Y quinto, Chirac ha prejuzgado con éxito las próximas perspectivas financieras 2007-2013, porque aunque España entre otros se hayan opuesto con éxito en Bruselas a la extensión de la filosofía de estabilización al gasto estructural y de cohesión, resulta impensable que el acuerdo franco-alemán no termine siendo aplicado a tales políticas. Si se tiene en cuenta que la Comisión ni siquiera había presentado todavía un borrador de perspectivas financieras 2007-2013, es notable que Francia y Alemania ya hayan pactado sus líneas sustanciales: estabilización del gasto y disciplina financiera. De hecho, la principal víctima de este acuerdo son ya los fondos estructurales que recibirán los candidatos, reducidos de 25 a 22 millardos de euros. Si esta es la tendencia, España tiene motivos para sentirse preocupada.



¿Francia siempre gana?
Lo más positivo del acuerdo del Hotel Conrad es su mera existencia, ya que la alternativa (una falta de acuerdo) hubiera puesto seriamente en peligro la capacidad de la Unión de cumplir su promesa de incorporar a diez candidatos antes de las elecciones europeas del 2004. El acuerdo es bueno para España, porque a la vez que se respetan las perspectivas financieras 2000-2006, que tanto esfuerzo costó conseguir, se mantiene un nivel de gasto agrícola que permite albergar esperanzas de que la Unión Europea pueda continuar contribuyendo en el futuro a sostener la viabilidad de la agricultura española. Respecto a los fondos estructurales y de cohesión, España deberá hacer un encaje muy preciso de los programas de salida (phasing out) de dichos fondos, pero puede albergar esperanzas razonables de que Andalucía, Extremadura y Galicia seguirán recibiendo fondos comunitarios hasta el año 2013.

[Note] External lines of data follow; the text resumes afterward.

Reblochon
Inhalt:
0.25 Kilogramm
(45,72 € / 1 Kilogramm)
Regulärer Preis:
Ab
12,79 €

Sin embargo, el acuerdo franco-alemán tiene algunos rasgos preocupantes para la Unión en su conjunto y para España en particular. Probablemente sea una buena cosa para Europa que el eje franco-alemán vuelva a funcionar, pero no si representa una voluntad de imponer los puntos de vista de estos dos grandes a todos los demás miembros, y menos si se quiere prejuzgar con acuerdos bilaterales negociaciones futuras que ni siquiera están abiertas. Evidentemente, hay algo de déficit democrático en esta manera de funcionar. Se demuestra así que incluso para países grandes como España, una política de alianzas puede no ser suficiente para defender sus intereses y que puede ser necesario reforzar la Comisión y el Parlamento, cuyas propuestas han sido más favorables a las tesis de España que las de Francia, Alemania o Reino Unido. Ha quedado demostrado, además, que Reino Unido puede ser un buen compañero de viaje en política internacional o en políticas liberalizadoras, pero también se ha hecho evidente que los intereses españoles y británicos en materia agrícola y de cohesión son, por el momento, imposibles de conciliar. Más allá de los costes presupuestarios de la ampliación, lo ocurrido en esta cumbre demuestra que la posición negociadora de España en una Unión ampliada puede ser notablemente difícil.